Share

Bab 4 - Permintaan Ibu Mertua

Penulis: Gumi Gula
last update Terakhir Diperbarui: 2025-02-26 14:02:10

Sandra duduk di meja makan, menatap piring di depannya tanpa selera. Suasana pagi itu hening, tak ada satu kata pun yang keluar dari mereka. Hanya suara sendok yang sesekali berbenturan dengan piring.

Sejak semalam, ia berharap ada perubahan di antara mereka. Harapan kecil bahwa hubungan ini bisa lebih baik meski tanpa cinta. Tapi ternyata, semuanya tetap sama. Dingin, seperti tak pernah ada yang berarti.

Sandra menunduk, menyembunyikan kekecewaannya. Ia tahu, pernikahan ini bukan tempatnya menggantungkan impian.

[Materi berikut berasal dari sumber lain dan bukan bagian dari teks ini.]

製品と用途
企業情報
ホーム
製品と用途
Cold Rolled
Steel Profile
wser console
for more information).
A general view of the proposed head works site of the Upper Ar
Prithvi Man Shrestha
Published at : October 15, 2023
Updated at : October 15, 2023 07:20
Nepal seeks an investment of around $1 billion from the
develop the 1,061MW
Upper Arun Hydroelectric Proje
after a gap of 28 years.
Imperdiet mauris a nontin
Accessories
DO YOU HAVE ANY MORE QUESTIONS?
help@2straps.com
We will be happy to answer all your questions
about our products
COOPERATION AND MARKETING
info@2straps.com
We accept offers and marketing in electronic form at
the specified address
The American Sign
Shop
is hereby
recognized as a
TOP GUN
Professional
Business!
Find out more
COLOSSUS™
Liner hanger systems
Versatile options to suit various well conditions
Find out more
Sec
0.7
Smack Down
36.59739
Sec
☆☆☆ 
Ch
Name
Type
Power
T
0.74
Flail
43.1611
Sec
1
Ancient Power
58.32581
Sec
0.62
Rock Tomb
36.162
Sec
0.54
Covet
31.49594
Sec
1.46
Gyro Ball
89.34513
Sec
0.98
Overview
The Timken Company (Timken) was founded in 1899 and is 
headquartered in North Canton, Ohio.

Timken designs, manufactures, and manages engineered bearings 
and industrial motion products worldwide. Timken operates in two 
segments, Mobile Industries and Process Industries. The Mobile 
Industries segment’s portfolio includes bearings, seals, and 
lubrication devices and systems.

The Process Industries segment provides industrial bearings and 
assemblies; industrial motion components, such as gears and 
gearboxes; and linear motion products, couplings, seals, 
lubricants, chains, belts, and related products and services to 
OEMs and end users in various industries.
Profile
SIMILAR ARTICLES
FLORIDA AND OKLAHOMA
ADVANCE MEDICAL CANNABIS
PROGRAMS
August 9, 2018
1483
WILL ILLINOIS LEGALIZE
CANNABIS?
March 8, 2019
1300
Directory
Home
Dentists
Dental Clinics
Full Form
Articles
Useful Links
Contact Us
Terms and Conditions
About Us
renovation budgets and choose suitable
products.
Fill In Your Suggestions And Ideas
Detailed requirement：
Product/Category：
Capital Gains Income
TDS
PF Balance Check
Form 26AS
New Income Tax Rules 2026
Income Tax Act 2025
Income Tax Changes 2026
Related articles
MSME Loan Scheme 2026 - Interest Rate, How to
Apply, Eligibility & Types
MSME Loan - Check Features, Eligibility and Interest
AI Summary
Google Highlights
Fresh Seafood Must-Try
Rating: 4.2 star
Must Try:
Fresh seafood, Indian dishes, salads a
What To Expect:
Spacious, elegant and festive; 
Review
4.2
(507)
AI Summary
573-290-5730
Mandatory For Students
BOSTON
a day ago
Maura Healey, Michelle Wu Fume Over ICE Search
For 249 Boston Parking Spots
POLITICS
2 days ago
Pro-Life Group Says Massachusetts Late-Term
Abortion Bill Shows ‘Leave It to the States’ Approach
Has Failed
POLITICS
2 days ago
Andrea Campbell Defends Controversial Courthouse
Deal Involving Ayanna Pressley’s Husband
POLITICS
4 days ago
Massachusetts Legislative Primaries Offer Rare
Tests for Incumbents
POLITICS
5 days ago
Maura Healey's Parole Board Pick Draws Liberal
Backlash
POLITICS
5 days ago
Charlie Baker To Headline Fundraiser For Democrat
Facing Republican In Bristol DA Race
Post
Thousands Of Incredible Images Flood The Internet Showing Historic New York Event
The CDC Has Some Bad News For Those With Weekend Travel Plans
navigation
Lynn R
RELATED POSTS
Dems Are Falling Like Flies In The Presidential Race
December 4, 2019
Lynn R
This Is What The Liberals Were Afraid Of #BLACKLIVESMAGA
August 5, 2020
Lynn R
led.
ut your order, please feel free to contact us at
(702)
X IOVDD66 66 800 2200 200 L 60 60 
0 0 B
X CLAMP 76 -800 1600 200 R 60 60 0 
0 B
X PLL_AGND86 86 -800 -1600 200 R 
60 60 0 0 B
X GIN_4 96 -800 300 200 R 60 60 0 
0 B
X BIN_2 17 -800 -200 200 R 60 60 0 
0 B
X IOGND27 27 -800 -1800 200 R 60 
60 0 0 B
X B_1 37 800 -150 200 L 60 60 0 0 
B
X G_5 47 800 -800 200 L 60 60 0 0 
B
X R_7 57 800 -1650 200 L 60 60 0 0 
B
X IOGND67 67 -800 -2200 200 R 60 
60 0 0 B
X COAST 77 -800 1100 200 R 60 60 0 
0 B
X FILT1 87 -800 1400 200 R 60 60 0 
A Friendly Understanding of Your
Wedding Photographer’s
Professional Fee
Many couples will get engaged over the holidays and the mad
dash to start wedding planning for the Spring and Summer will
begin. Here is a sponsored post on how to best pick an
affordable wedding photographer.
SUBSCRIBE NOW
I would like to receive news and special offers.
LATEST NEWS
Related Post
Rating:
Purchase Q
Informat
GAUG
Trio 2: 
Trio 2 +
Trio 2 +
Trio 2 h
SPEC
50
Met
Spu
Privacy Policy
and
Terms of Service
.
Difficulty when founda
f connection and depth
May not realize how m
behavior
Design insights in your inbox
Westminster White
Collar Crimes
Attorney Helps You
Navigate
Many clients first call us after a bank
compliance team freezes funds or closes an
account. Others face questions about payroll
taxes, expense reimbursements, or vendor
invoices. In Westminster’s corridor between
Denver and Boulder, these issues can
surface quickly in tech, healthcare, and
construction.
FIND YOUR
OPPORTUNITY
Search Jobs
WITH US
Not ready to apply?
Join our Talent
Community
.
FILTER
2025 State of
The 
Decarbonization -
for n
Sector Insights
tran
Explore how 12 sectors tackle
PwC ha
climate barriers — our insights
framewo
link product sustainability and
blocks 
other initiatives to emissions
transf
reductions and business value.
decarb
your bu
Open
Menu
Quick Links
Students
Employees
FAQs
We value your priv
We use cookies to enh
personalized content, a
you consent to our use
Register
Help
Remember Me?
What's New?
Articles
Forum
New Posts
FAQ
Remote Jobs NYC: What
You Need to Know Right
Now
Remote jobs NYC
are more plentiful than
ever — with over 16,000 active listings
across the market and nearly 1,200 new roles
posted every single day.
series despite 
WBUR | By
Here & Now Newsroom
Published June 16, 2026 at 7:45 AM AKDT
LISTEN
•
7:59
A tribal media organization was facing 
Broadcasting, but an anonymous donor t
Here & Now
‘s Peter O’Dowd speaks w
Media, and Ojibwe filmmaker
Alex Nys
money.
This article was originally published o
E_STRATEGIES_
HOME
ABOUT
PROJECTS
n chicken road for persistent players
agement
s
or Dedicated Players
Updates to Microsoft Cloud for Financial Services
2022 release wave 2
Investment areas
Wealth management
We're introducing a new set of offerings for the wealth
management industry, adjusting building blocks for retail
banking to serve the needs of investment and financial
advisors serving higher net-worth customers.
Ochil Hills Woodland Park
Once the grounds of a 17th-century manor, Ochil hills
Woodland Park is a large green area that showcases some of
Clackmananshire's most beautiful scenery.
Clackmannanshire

Tiba-tiba, suara Bram memecah kesunyian.

“Sore nanti, Mama ingin kamu datang ke rumah.”

Sandra menoleh, sedikit terkejut. “Kenapa tiba-tiba, Mas?” tanyanya hati-hati.

“Saya juga tidak tidak tau.”

Tidak biasanya Mama Irene meminta kami datang. Aku menepis pikiran buruk, dan mulai menyuap makananku.

“Saya jemput sepulang kerja, saya harap kamu sudah siap.”

-----

Senja mulai turun ketika Sandra selesai mematut diri di depan cermin. Penampilannya sederhana, hanya blus putih berlengan panjang dipadukan rok hitam selutut. Rambutnya dikuncir rapi, tanpa hiasan berlebih. Raut wajahnya pun polos, tanpa polesan makeup mencolok. Ia tahu, Bram tidak akan peduli.

Dengan napas panjang, Sandra duduk di sofa ruang tamu, menunggu suaminya pulang. Suasana rumah tetap sama hening, hanya beberapa pekerja yang berlalu lalang.

Tak lama, suara deru mobil terdengar memasuki pekarangan. Sesaat kemudian, bunyi klakson terdengar satu kali, singkat, sebagai penanda.

Sandra segera bangkit, merapikan sedikit ujung blusnya sebelum melangkah keluar. Ia membuka pintu, melangkah mendekati mobil dengan hati-hati. Jendela mobil masih tertutup, membuatnya mengetuk kaca pelan.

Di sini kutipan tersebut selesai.